━━━━━ Dataset records
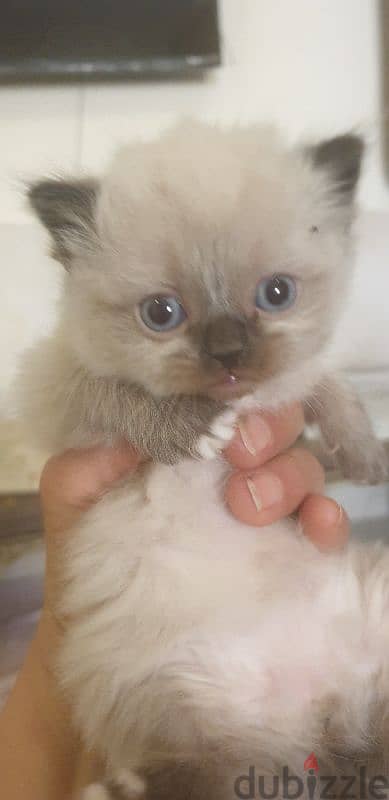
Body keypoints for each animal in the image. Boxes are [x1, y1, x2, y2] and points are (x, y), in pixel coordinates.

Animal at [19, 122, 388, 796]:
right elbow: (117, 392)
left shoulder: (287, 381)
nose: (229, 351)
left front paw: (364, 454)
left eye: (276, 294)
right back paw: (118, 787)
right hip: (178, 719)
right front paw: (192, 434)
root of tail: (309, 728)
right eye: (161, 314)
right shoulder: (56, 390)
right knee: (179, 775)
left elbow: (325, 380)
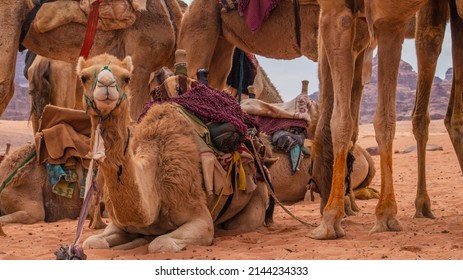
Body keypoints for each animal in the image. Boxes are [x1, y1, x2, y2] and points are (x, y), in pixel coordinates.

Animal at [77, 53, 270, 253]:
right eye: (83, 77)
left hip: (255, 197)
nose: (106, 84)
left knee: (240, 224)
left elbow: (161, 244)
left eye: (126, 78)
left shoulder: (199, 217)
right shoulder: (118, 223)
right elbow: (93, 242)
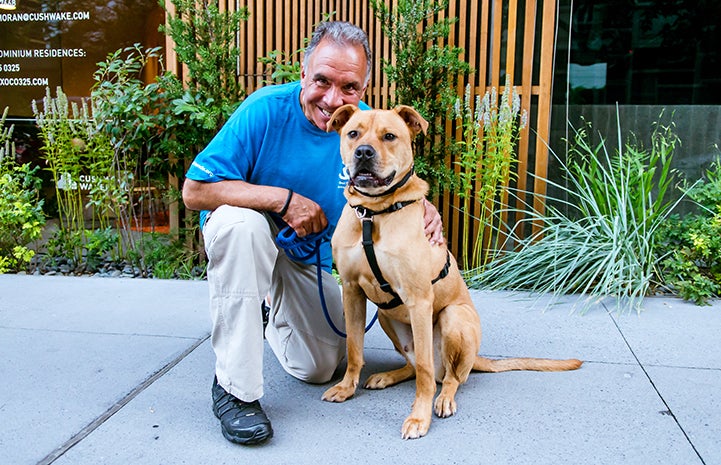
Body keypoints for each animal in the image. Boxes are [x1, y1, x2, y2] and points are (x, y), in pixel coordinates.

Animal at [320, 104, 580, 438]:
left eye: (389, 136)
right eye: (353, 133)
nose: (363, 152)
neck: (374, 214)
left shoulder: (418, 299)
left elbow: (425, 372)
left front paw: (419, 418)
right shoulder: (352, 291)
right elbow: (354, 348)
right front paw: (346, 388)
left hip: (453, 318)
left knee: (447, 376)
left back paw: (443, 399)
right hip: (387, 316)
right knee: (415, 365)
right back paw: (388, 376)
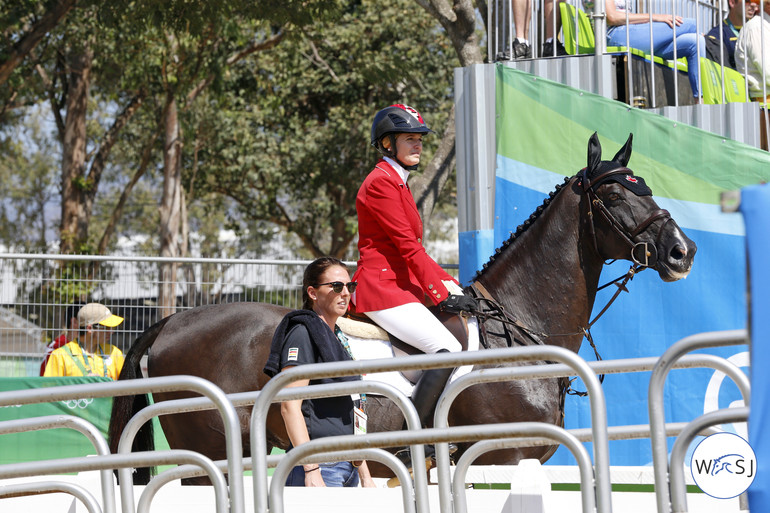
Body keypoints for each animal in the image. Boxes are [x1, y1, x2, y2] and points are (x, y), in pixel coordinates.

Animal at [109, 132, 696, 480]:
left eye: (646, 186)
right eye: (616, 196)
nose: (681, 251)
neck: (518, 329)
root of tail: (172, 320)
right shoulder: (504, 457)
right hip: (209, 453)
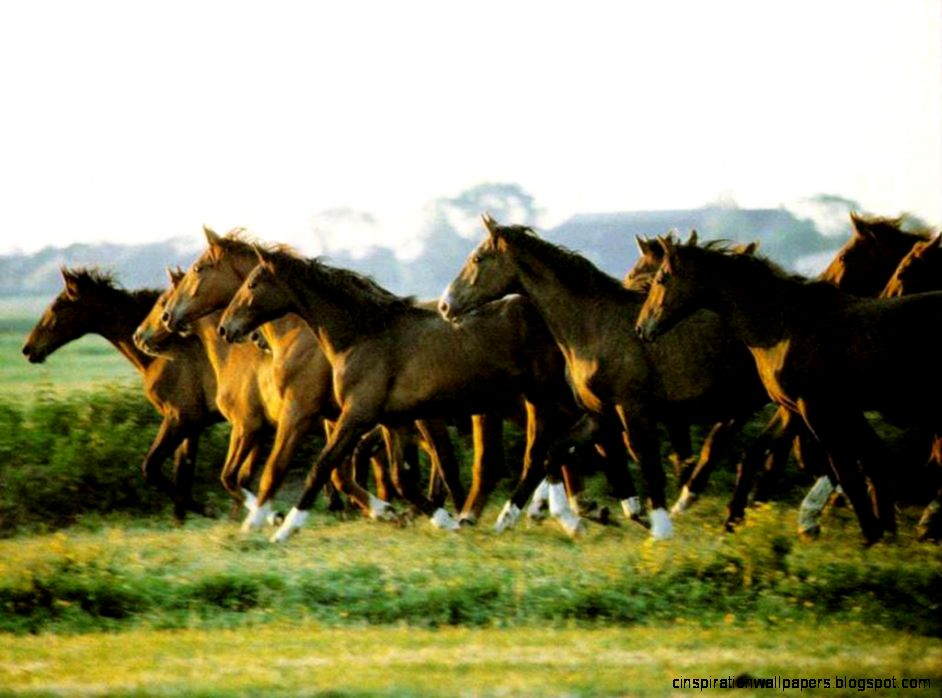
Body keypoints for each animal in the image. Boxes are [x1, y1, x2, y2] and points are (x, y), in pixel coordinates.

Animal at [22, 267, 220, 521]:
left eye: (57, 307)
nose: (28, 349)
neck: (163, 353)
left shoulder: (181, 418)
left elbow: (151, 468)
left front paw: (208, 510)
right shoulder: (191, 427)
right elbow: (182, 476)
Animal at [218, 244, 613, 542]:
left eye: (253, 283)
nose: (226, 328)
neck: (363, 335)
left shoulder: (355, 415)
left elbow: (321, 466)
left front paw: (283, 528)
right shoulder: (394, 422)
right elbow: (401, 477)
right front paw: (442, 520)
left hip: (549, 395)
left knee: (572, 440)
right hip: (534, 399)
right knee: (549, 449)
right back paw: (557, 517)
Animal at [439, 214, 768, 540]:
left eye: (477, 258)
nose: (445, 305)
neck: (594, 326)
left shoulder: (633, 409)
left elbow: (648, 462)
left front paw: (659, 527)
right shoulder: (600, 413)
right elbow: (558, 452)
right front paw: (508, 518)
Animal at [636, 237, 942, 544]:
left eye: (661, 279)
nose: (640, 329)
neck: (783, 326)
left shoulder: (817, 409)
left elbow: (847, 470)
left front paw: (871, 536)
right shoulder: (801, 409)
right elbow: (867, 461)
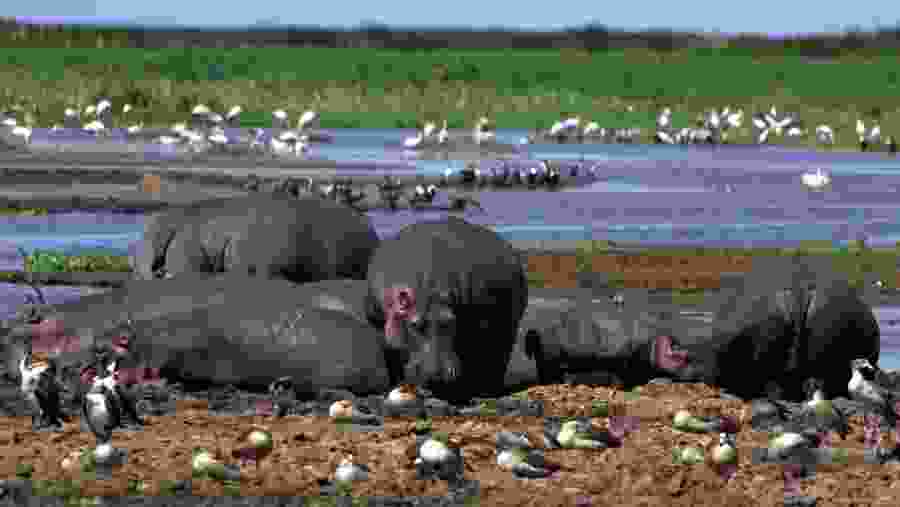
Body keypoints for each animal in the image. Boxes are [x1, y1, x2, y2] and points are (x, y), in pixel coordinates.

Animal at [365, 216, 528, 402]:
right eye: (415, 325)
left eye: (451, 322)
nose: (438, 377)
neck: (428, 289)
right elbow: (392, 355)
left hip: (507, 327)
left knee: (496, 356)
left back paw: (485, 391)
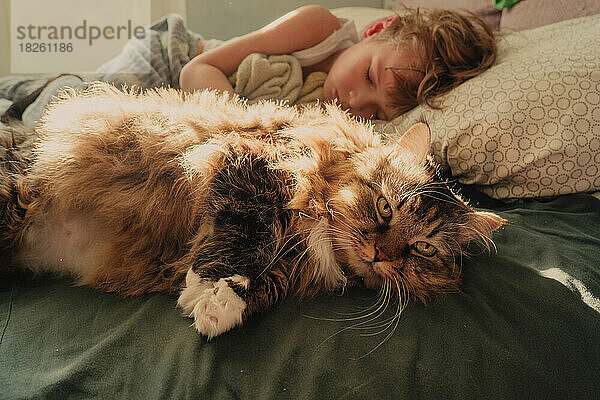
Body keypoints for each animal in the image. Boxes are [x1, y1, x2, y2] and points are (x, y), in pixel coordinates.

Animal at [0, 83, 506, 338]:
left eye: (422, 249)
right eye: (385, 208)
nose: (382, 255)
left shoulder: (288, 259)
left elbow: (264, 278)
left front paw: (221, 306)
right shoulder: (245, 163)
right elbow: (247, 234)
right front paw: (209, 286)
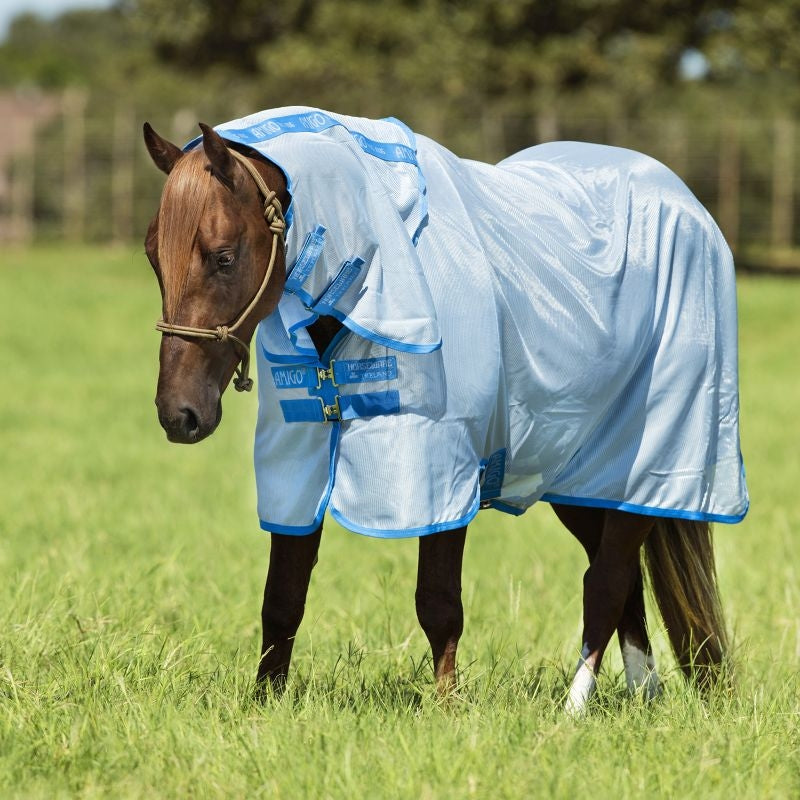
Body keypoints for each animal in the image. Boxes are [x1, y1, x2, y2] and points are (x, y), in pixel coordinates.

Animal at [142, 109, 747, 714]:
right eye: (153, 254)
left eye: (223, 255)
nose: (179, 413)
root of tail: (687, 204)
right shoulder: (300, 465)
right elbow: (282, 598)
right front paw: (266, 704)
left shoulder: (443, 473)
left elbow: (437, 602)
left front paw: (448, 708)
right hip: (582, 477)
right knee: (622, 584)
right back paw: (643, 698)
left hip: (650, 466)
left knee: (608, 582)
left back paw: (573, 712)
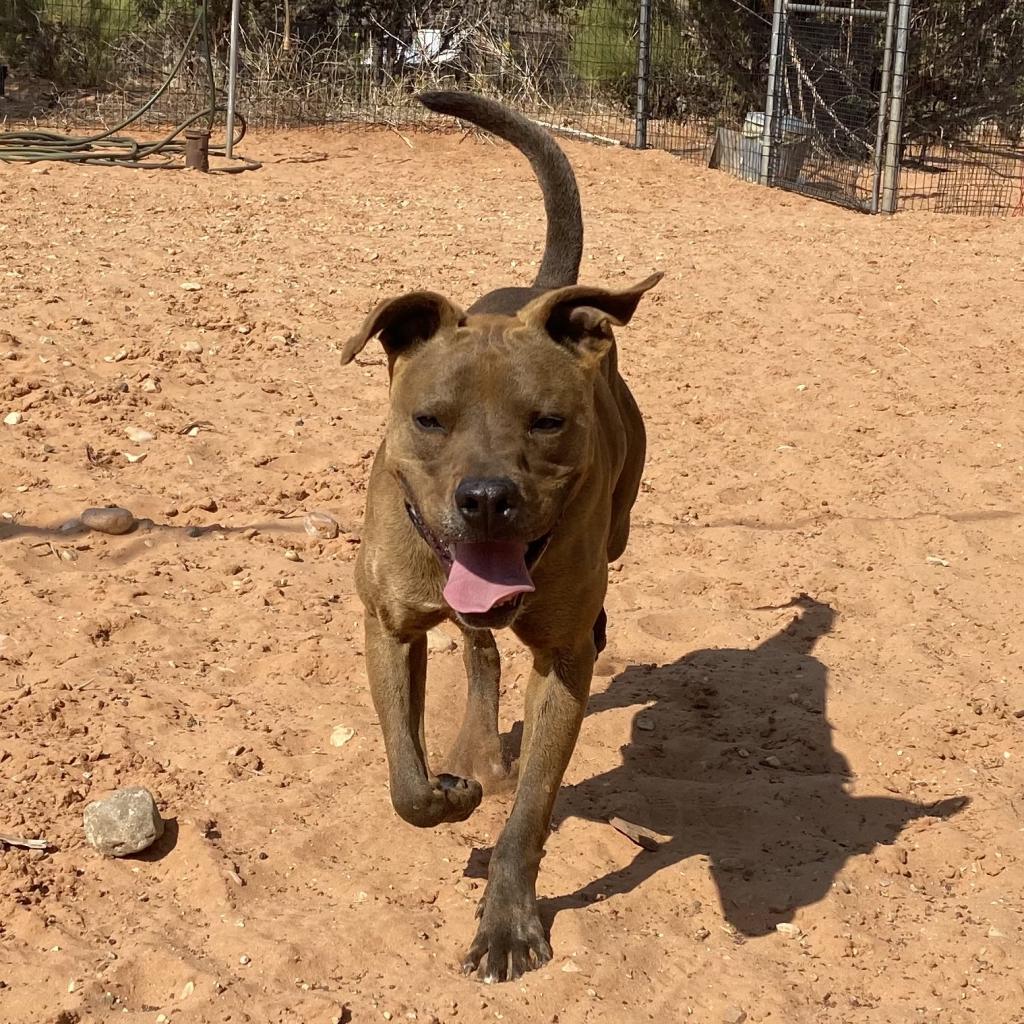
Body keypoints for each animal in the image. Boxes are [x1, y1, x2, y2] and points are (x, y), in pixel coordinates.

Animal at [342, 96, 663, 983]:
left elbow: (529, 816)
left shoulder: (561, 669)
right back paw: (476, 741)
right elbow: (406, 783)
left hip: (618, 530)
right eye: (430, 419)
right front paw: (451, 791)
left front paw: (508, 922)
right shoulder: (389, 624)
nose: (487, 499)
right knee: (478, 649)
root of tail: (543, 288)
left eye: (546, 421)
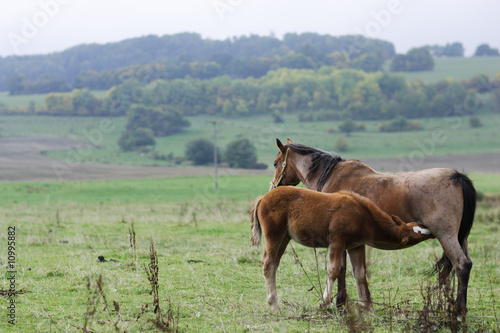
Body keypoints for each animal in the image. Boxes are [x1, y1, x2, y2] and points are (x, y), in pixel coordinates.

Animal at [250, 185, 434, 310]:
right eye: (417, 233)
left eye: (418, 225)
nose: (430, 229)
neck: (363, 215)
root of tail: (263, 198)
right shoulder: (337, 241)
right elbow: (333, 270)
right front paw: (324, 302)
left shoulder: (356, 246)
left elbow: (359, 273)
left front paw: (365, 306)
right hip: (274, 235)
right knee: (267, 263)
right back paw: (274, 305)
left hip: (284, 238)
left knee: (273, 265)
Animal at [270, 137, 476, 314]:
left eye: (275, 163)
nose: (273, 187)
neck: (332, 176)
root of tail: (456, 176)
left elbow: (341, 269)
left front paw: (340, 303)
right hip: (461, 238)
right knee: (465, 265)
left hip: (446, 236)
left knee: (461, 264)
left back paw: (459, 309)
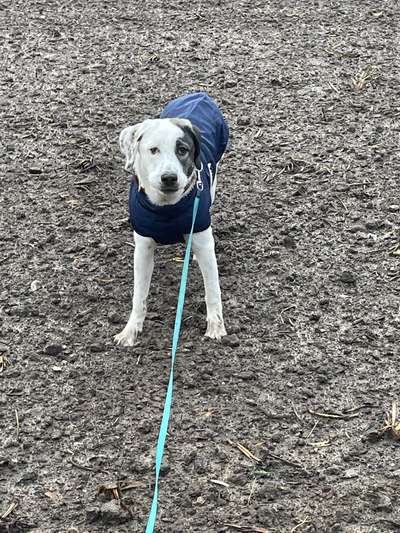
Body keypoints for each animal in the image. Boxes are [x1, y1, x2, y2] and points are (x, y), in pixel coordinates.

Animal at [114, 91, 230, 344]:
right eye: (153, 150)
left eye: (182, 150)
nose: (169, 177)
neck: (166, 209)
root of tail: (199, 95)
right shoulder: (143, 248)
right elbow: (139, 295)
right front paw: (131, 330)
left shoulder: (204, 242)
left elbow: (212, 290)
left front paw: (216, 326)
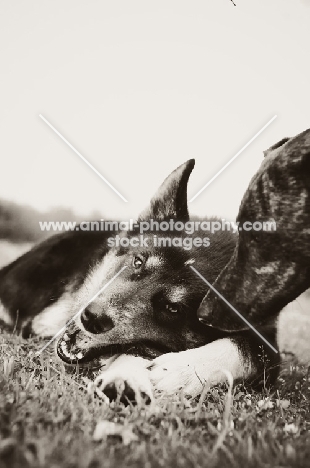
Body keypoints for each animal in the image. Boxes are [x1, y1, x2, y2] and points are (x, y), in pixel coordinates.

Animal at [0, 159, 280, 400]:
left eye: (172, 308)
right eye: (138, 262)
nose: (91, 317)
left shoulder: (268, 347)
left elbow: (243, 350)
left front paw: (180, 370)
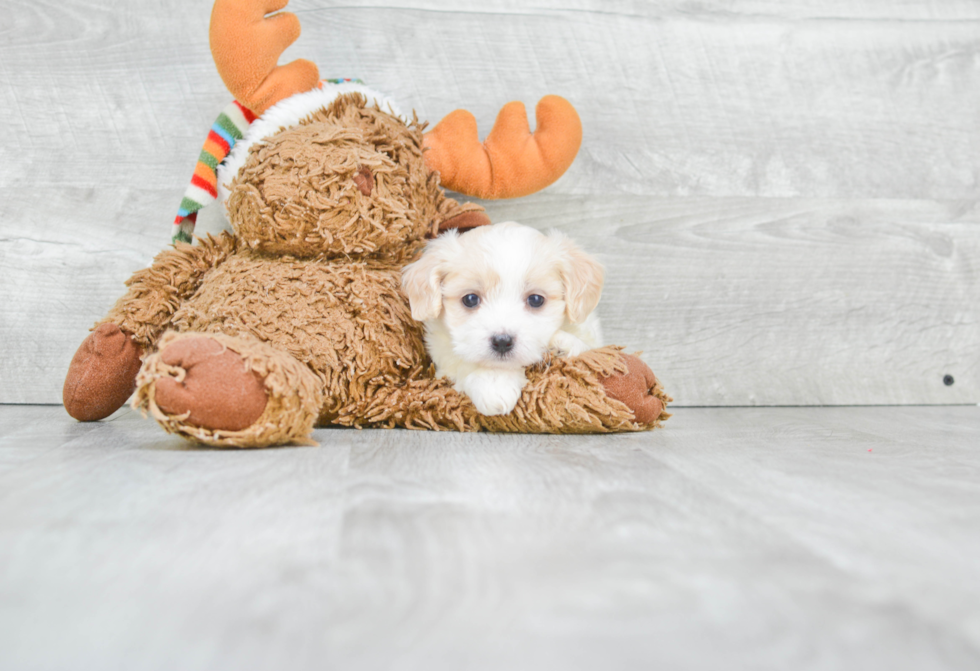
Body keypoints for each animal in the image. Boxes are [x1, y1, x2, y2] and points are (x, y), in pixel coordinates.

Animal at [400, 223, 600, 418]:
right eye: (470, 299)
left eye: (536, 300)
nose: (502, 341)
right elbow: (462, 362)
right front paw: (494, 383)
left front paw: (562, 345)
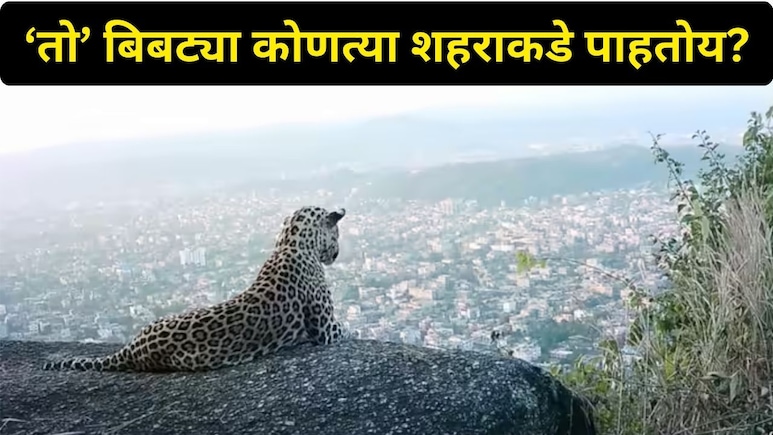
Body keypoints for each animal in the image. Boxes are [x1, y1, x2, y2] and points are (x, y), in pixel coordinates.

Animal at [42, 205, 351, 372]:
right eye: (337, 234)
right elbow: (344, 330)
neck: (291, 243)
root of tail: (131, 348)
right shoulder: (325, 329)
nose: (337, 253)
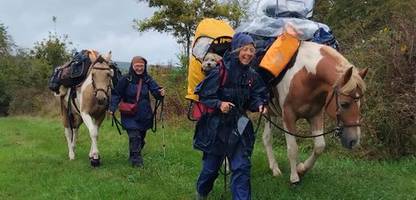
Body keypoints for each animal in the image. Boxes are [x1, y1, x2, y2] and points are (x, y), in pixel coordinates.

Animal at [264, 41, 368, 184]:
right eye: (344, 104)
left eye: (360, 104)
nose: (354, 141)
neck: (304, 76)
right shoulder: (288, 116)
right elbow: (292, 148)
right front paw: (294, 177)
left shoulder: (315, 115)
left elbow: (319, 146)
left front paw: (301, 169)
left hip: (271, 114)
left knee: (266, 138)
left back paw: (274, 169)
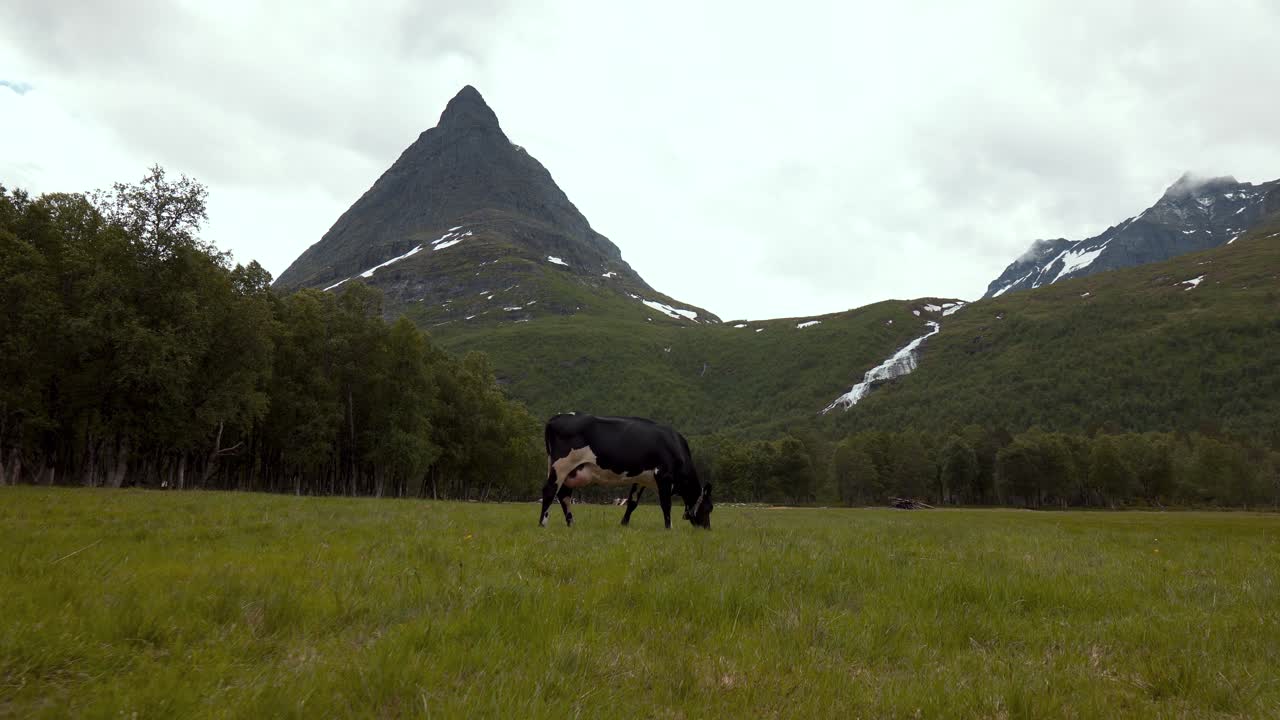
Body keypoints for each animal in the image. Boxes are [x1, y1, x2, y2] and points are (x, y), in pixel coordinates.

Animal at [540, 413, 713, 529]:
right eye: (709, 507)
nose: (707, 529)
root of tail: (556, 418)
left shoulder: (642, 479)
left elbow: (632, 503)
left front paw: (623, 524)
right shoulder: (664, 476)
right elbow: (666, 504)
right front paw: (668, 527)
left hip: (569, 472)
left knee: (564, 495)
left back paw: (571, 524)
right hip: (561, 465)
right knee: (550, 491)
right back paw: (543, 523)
━━━━━━━━━━
_Task statement_
Please return the material above only from the line that holds "right eye: (385, 208)" through the line that holds "right shoulder: (337, 241)", exactly as it stands, ends included and pictures omitted.

_Task response_
right eye: (385, 208)
nose: (382, 255)
left shoulder: (288, 259)
left elbow: (264, 278)
left front paw: (221, 306)
right shoulder: (245, 163)
right elbow: (247, 234)
right front paw: (209, 286)
Body keypoints for each animal in the image. Boxes are [x1, y1, x2, y2] and points are (x, y), in pixel coordinates.

Animal at [142, 109, 747, 714]:
right eye: (153, 254)
left eye: (223, 255)
nose: (179, 413)
root of tail: (687, 204)
right shoulder: (300, 465)
right elbow: (282, 598)
right front paw: (266, 704)
left shoulder: (443, 473)
left elbow: (437, 602)
left front paw: (448, 708)
right hip: (582, 477)
right knee: (622, 584)
right back paw: (643, 698)
left hip: (650, 466)
left knee: (608, 582)
left back paw: (573, 712)
Body keypoints for each animal in the image. Boxes are [x1, y1, x2, y2] and points are (x, y), in pixel coordinates.

Animal at [342, 96, 663, 983]:
left elbow: (529, 816)
left shoulder: (561, 669)
right back paw: (476, 741)
right elbow: (406, 783)
left hip: (618, 530)
right eye: (430, 419)
right front paw: (451, 791)
left front paw: (508, 922)
right shoulder: (389, 624)
nose: (487, 499)
right knee: (478, 649)
root of tail: (543, 288)
left eye: (546, 421)
Body keypoints for each animal in the image. Boxes are [x1, y1, x2, y2] and points are (x, y), in pixel coordinates.

Animal at [250, 185, 434, 310]:
right eye: (417, 233)
left eye: (418, 225)
nose: (430, 229)
neck: (363, 215)
root of tail: (263, 198)
right shoulder: (337, 241)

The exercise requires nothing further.